• Given records
※

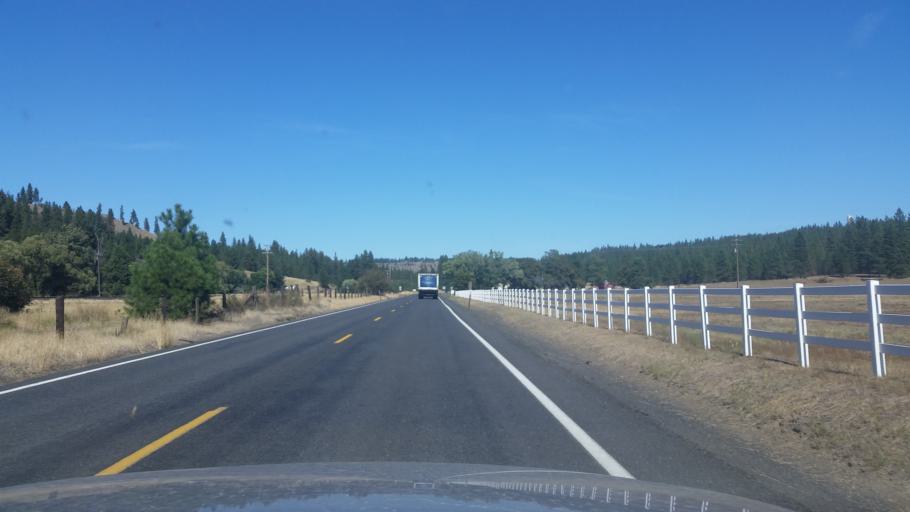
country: US
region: Washington
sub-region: Spokane County
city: Spokane
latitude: 47.5917
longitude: -117.4497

※

• Challenge
Please quote every line of the material above verbatim, leaving out the picture.

• Written solution
country: US
region: Washington
sub-region: Spokane County
city: Spokane
latitude: 47.5917
longitude: -117.4497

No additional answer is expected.